PHILADELPHIA (Reuters) – Philadelphia Energy Solutions (PES) is expected to seek to permanently shut its oil refinery in the city after a massive fire caused substantial damage to the complex, two sources familiar with the plans said on Tuesday.
A Philadelphia Fire Department truck attends a massive fire at Philadelphia Energy Solutions Inc’s oil refinery in Philadelphia, Pennsylvania, U.S. in this June 21, 2019 handout photo. Philadelphia Fire Department/Handout via REUTERS
Shutting the refinery, the largest and oldest on the U.S. East Coast, would cost hundreds of jobs and squeeze gasoline supplies in the busiest, most densely populated corridor of the United States.
The refinery, which could still change its plans, is also expected to begin layoffs of the 700 union workers at the plant as early as Wednesday, the sources said. The layoffs could include about half of the union workforce, with the remaining staff staying at the site until the investigation into the blast concludes, the sources said.
PES is expected to file a notice of intent with state and federal regulators as early as Wednesday, setting in motion the process of closing the refinery, the sources said.
A spokesperson for Philadelphia Energy Solutions on Tuesday night declined to comment on the potential closure and layoffs.
The 335,000 barrel-per-day (bpd) complex, located in a densely populated area in the southern part of the city, erupted in flames in the early hours on Friday, in a series of explosions that could be heard miles away.
The cause of the fire was unknown as of Tuesday, though city fire officials said it started in a butane vat around 4 a.m. (0800 GMT). It destroyed a 30,000-bpd alkylation unit that uses hydrofluoric acid to process refined products. Had the acid caught fire, it could have resulted in a vapor cloud that can damage the skin, eyes and lungs of nearby residents.
Before the fire, the refinery had suffered from years of financial struggles, forcing it to slash worker benefits and scale back capital projects to save cash. It went through a bankruptcy process last year to reduce its debt, but its difficulties continued as its cash on hand dwindled even after emerging from bankruptcy in August.
After bankruptcy, Credit Suisse Asset Management and Bardin Hill became the controlling owners, with former primary owners Carlyle Group and Sunoco Logistics, an Energy Transfer subsidiary, holding a minority stake.
Workers were picking up large debris out of nearby waterways on Monday, according to pictures seen by Reuters, while other pictures showed the charred remains of control rooms and burned components.
The blaze was the second in two weeks at the complex, spurring calls from Philadelphia’s mayor for a task force to look into both the cause and community outreach in the wake of the incidents. A spokesperson for Mayor Jim Kenney declined to comment on the potential closure of the plant.

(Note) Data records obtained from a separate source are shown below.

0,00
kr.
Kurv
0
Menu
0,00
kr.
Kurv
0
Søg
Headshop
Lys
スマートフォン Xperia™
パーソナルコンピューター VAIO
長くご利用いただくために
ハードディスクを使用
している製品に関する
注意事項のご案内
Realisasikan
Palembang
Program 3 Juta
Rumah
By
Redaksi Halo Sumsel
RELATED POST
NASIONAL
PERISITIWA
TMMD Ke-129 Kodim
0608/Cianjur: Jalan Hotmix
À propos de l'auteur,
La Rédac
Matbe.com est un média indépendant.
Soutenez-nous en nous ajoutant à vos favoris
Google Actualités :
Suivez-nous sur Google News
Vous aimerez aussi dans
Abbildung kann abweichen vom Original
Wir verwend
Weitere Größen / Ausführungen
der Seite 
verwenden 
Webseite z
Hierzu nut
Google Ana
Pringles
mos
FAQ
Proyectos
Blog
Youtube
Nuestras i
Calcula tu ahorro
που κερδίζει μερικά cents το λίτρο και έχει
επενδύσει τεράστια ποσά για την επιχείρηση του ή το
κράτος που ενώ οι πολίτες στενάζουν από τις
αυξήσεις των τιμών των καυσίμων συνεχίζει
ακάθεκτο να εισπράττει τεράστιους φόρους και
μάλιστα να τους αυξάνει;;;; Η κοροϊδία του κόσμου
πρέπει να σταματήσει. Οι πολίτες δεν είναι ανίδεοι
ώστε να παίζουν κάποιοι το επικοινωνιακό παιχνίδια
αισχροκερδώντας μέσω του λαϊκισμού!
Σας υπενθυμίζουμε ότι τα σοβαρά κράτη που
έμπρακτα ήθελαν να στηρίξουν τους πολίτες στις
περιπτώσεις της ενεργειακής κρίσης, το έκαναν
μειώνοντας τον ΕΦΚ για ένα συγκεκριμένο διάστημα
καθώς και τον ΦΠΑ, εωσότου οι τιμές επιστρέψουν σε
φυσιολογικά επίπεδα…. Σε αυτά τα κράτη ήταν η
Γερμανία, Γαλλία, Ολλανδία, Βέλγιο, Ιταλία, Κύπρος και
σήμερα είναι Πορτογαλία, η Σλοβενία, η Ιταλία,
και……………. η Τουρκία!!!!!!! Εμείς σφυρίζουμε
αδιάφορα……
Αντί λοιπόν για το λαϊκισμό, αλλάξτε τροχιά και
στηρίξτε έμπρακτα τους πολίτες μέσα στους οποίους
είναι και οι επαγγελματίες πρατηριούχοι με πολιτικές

Investigators on the scene are dealing with unstable structures that need to be certified by engineers, slowing down the inquiry, city officials said. The investigation could ultimately take months or perhaps years, they said.
The state Department of Environmental Protection said they have concerns about the integrity of storage tanks on site, the agency said on Tuesday. The U.S. Chemical Safety Board is also investigating the incident.
U.S. gasoline futures rose as much as 5.4% on Wednesday to $1.9787 a gallon, the highest since May 23. The front month price was at $1.945 at 0551 GMT. Futures are up 8.9% since Thursday’s close.
The rally in U.S. gasoline futures has pushed U.S. gasoline prices above European and Asian markets, raising the prospects for U.S. imports.
“Chances are that (the wider price spread) could open up the arbs between U.S. Gulf/Europe and PADD 1,” said Matthew Chew, principal oil analyst at IHS Markit, referring to the Petroleum Administration for Defense District (PADD) 1, the designation the U.S. government uses for the East Coast in its weekly oil storage report.